The Ukrainian military says it has removed the accreditation of several foreign and local journalists for reporting without permission from the city of Kherson, from where Russian forces were withdrawn last week. Staff with CNN and Sky News are among those affected, a local NGO told the Ukrainska Pravda news website.
“Recently, some media representatives… carried out professional activities in the city of Kherson even before the completion of stabilization measures,” Ukraine’s General Staff said in a Facebook post on Sunday.
It accused the journalists of “ignoring existing prohibitions and warnings” and operating in the city, which has fallen under control of the Kiev forces, without authorization from Ukrainian commanders and the military’s PR services.
“Work permits of the media representatives, who violated the rules of work in the combat areas, had been canceled and their press cards are recognized as not valid any more,” the General Staff said.
It did not name the media workers or organizations which lost their credentials. However, the NGO Detector Media told Ukrainska Pravda that at least six journalists were affected, from US broadcaster CNN and Britain’s Sky News.
Detector Media also cited comments from military spokeswoman Natalia Gumeniuk, claiming that she had “information about the withdrawal of accreditation from the Sky News and CNN crews. There is also information about an Italian media outlet that was there as well.”
“The media are not supposed to be working in Kherson yet, due to the danger. This is what the command decided,” Gumeniuk explained, adding that the “ban exists for everyone” and that it was announced officially.

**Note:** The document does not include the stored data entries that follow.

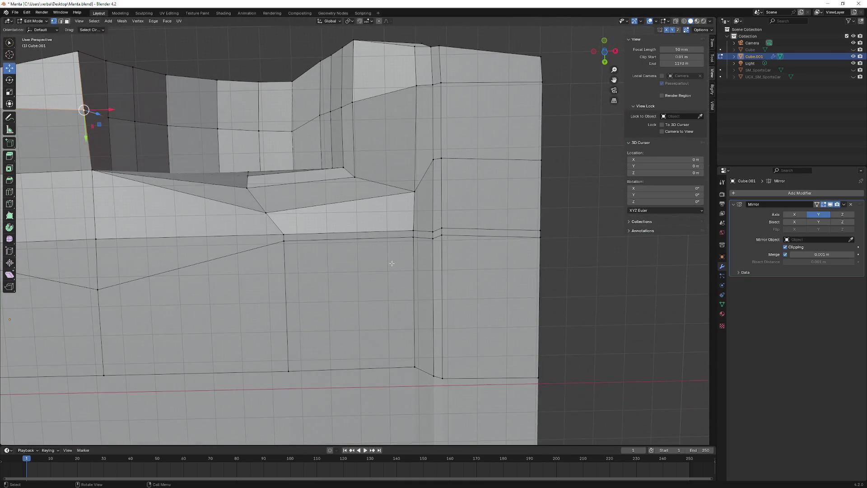
Step: Enable Auto Merge, then shortest-path select an edge below the arch and move it along Y
left_click(706, 31)
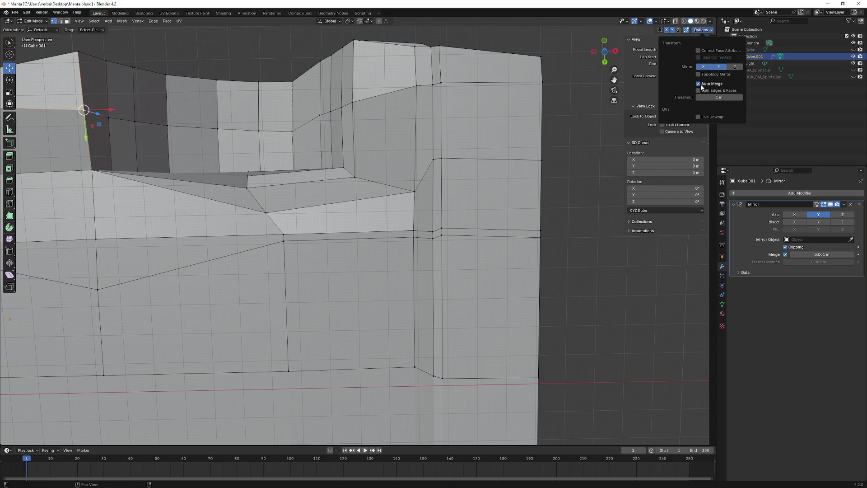
left_click(281, 245)
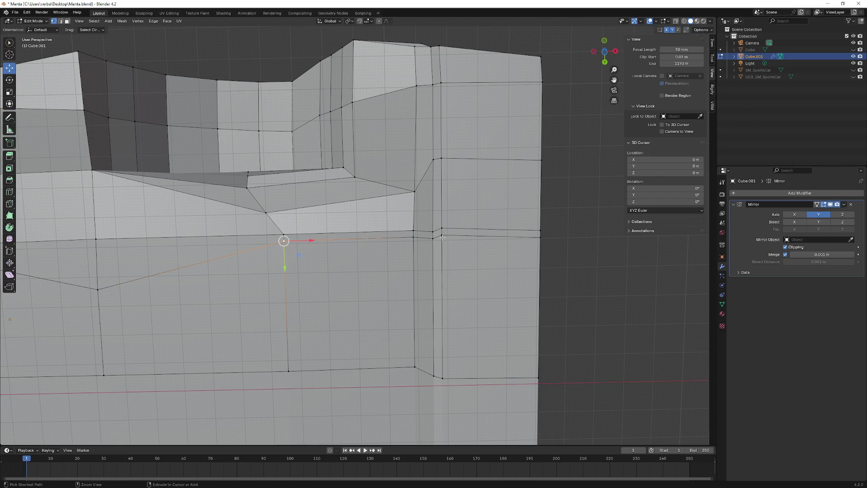
left_click(442, 238, "ctrl")
left_click_drag(392, 265, 399, 293)
mouse_move(399, 294)
middle_mouse_down()
mouse_move(294, 321)
mouse_move(298, 340)
middle_mouse_up()
Step: Slide a lower body-edge vertex about 7.7 m along Y
left_click(344, 325)
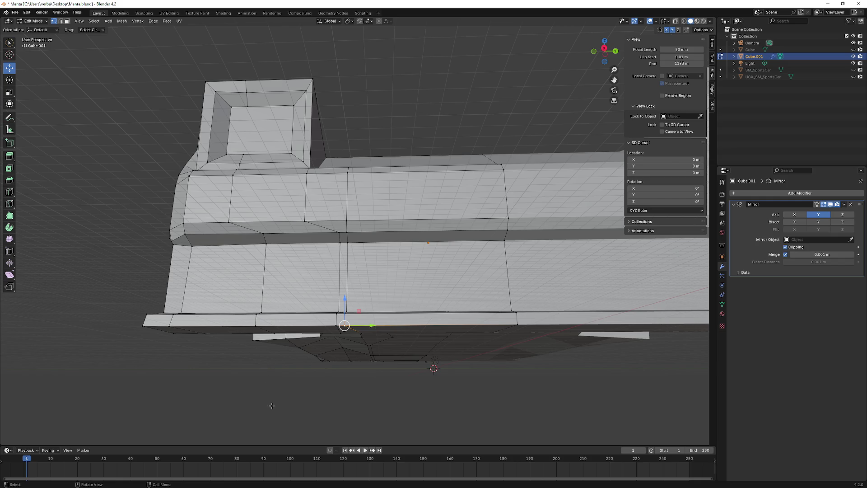
mouse_move(254, 386)
middle_mouse_down()
mouse_move(342, 339)
mouse_move(347, 269)
mouse_move(258, 235)
mouse_move(281, 257)
mouse_move(298, 329)
middle_mouse_up()
left_click(290, 333)
left_click_drag(298, 347, 285, 332)
Step: Shift a bottom vertex along Y with G and Y
left_click(159, 379)
key("g")
key("y")
left_click(192, 399)
mouse_move(193, 398)
middle_mouse_down()
mouse_move(257, 383)
mouse_move(258, 370)
middle_mouse_up()
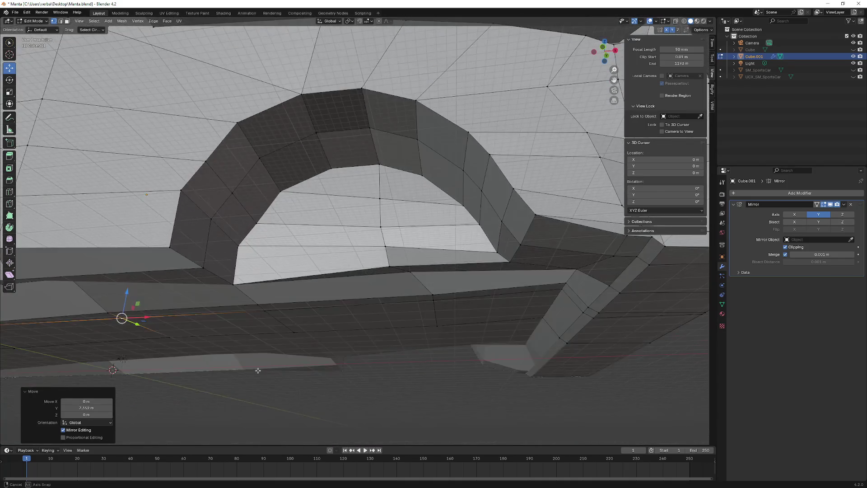
mouse_move(291, 331)
middle_mouse_down()
mouse_move(343, 280)
mouse_move(370, 237)
mouse_move(373, 278)
mouse_move(420, 284)
mouse_move(368, 277)
mouse_move(317, 228)
mouse_move(369, 202)
middle_mouse_up()
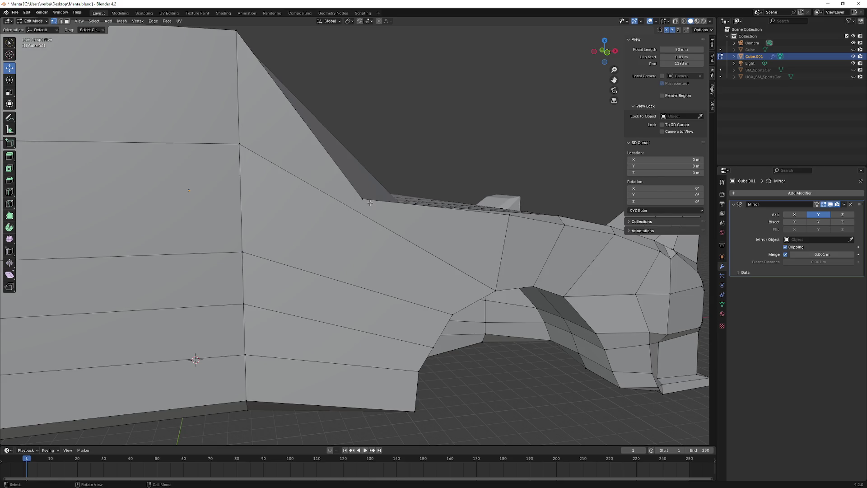
scroll(294, 159, "down", 5)
Step: Lower the windshield-base side vertex about 26.5 m along Z
left_click(239, 184)
left_click_drag(243, 163, 243, 197)
scroll(350, 224, "up", 3)
mouse_move(350, 225)
middle_mouse_down()
mouse_move(336, 239)
mouse_move(358, 218)
middle_mouse_up()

Russian officials have been accusing the media in the US, UK and other countries, which are backing Ukraine, of providing completely one-sided coverage of the conflict. In September, Foreign Minister Sergey Lavrov said any “inconvenient truth, which shatters the image of Ukraine as a victim of the so-called aggression, is being hushed up or sometimes frankly blanked out” in Western reporting.
In July, Reporters Without Borders (RSF) criticized Ukraine over “abuses” against foreign and local journalists, saying that thousands of them had “difficulties gaining access to certain places and difficulties filming or taking photos, and even are occasionally detained.” The group cited an unnamed media worker, who claimed that “the Ukrainian authorities see foreign journalists as influence relays rather than information vehicles.” The RSF acknowledged that restrictions linked to national security were legitimate, but insisted that Kiev had been applying them disproportionately.